In his global evangelism about the threat of climate change, Gov. Jerry Brown has dismissed skeptics as “troglodytes” and “deniers of the obvious science.”

But Brown, who in recent years has emerged as a premier climate warrior, has refused to ascribe those characteristics to Donald Trump since his election as president, despite the Republican businessman’s support for fossil fuels and repeated dismissals of climate change as a hoax perpetrated by the Chinese.

In brief remarks about the subject, Brown said Monday that it would be difficult for the U.S. to “go rogue” on climate change. He went further Tuesday in a broadcast discussion with former Vice President Al Gore, predicting a “negative and very powerful” backlash throughout the world should Trump continue to voice his denials and impede the environmental progress of the last eight years.

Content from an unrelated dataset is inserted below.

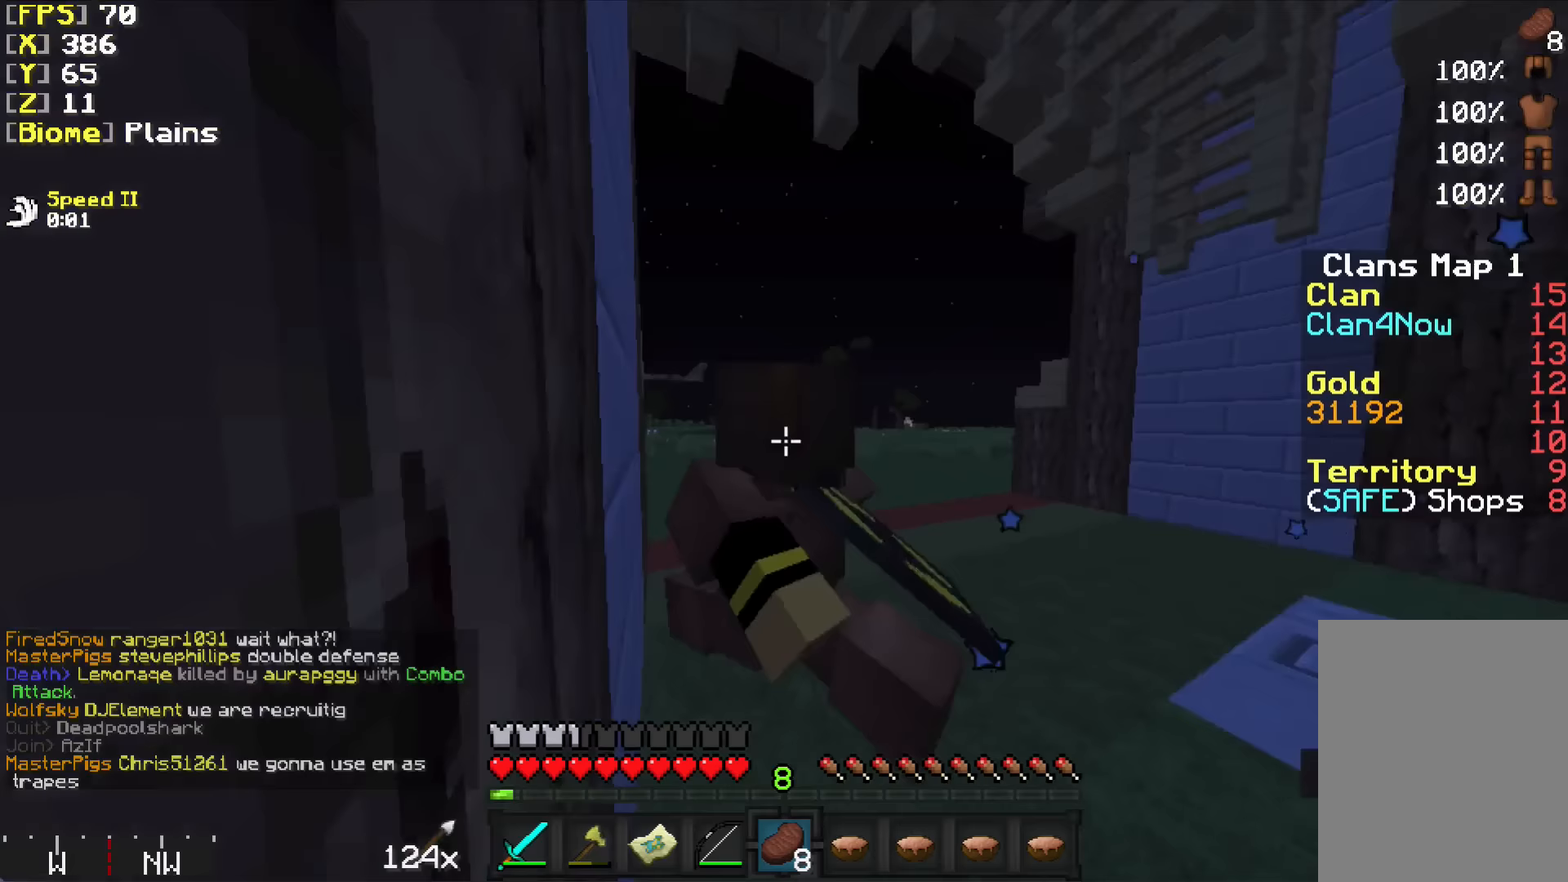
{"keys": [], "mouse": [], "events": [[300, "a", "up"]]}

“I don’t think given the science and given the rising concern that that is a sustainable political trajectory – even for the president of the United States,” he said.

Brown was a guest on Gore’s sixth-annual “24 Hours of Reality” broadcast, a program that at least during the final hour did not appear to offer much in the way of dissenting views. Gore, one of the world’s most prominent climate activists, met with Trump on Monday, offering hope to some environmentalists.

On Tuesday, Gore seemed to commiserate with Brown about ways to break through the “formidable denial” demonstrated by “some smart people.” Brown, for his part, agreed they can be tough to convert.

“But,” he said, “there are many more people, by tens of millions, that as reflected in the surveys are open to this idea. And they know the climate is changing.”